Los puentes que atraviesas te alegran
¿Acaso, la palabra, no es un encuentro? Un encuentro, pienso, es el salto que se da justo antes de que el puente se construya. Esa felicidad instantánea y fugitiva ocurre entre el salto y el puente. Porque el salto crea el puente y la felicidad es su gesto.
Antes o después del encuentro la felicidad orbita; orbita en esa zona sin tiempo ni espacio, donde no se existe y sin embargo se es; allí hay una presencia intensa, algo que no queda ni afuera ni adentro de la escena y de manera repetida e insistente -como todo aquello que no se inscribe o no se representa- busca una y otra vez dar con la voz y aun con la palabra. Porque pareciera que la felicidad es sin lenguaje.
Antes del lenguaje, esa forma del pasado nunca pasado, del pasado ya no vivido, del pasado que está por venir, hace espesura cuando el presente ha movido su punto de encaje y no aloja las reliquias inconclusas de otro tiempo -tiempo que late y chirría su presencia bajo leyes en desuso; esa hechura es una materia impedida; una materia truncada en su movimiento hacia nosotros.
Espesa materia que merodea de manera silenciosa nos circunda bisbea con su lengua perdida ensordece con su lengua muerta destella con una no nacida.
Esta sonoridad recuerda que somos extranjeros en nuestra lengua o como nos guiñara Macedonio Fernández somos los siempre recienvenidos a la lengua.
Hay quien dice que la tristeza es hija de la impotencia (Deleuze citando a Spinoza) y hay quien agrega que la impotencia es el dolor de entrar en el lenguaje, como quien abandona una magia anterior, un modo de la existencia cuya textura y materia tiene la forma de una felicidad que luego nos orbita como un recordatorio extremo de haber sido otros. Estos “quienes” que aquí dialogan consideran que la felicidad es huidiza no tanto porque no se deje atrapar sino porque no se puede decir, porque la traducción que hacemos de ella en nuestras ansiosas y crispadas lenguas resulta desbordada, y cada vez que se la nombra se la desordena, y finalmente se la descompone.

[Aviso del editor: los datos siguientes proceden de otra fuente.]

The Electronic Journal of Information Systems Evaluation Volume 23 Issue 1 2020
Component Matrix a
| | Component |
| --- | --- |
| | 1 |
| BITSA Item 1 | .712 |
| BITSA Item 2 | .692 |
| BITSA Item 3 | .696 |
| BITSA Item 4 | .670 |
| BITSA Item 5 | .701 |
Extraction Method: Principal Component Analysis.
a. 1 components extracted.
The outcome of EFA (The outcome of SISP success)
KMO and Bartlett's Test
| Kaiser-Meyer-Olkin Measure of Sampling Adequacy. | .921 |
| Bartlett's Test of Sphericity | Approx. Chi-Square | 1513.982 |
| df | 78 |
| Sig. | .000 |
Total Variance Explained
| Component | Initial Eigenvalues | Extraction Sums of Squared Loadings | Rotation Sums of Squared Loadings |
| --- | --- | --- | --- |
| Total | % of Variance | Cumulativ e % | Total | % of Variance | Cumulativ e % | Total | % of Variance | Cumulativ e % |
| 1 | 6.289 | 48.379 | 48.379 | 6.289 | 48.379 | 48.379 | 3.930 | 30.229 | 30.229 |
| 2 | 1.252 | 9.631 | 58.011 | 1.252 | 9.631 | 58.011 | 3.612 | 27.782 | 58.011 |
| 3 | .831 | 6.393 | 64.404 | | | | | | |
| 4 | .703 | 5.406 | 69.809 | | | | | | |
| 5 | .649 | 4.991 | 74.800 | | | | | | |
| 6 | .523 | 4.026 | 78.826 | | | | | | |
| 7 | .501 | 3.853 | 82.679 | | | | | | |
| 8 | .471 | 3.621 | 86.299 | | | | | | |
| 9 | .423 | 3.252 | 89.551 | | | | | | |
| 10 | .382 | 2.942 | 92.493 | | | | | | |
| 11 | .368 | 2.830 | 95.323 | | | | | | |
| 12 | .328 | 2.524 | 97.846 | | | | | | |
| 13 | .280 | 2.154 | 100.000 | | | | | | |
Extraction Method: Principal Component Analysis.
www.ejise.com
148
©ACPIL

La felicidad no está en la otra orilla, ni en la otra punta, punta de la lengua, borde mágico donde la cosa nunca muerta es bañada por el mar de la palabra o por un poquito de saliva.
La lengua es melancólica. Tiene un corazón que añora la magia intuida o abandonada.
Pienso la obra de Robert Walser, allí el objeto se desentiende del nombre, se suelta. La arquitectura de sus textos no se compone en la relación acomodada y funcional del idioma sino que los objetos andan por un lado y la letra pasea por otro. En esas caminatas por el pensamiento (Gedankenspaziergänge) donde palabras y objetos van destejiéndose - y destejidos van- ocurre el rarísimo y estuporoso cruce de sus derivas que irrumpe como experiencia de lenguaje en el lector. Cruce no es encuentro de objeto y palabra, sino la evidencia de la imposible relación. Un salto inexorable.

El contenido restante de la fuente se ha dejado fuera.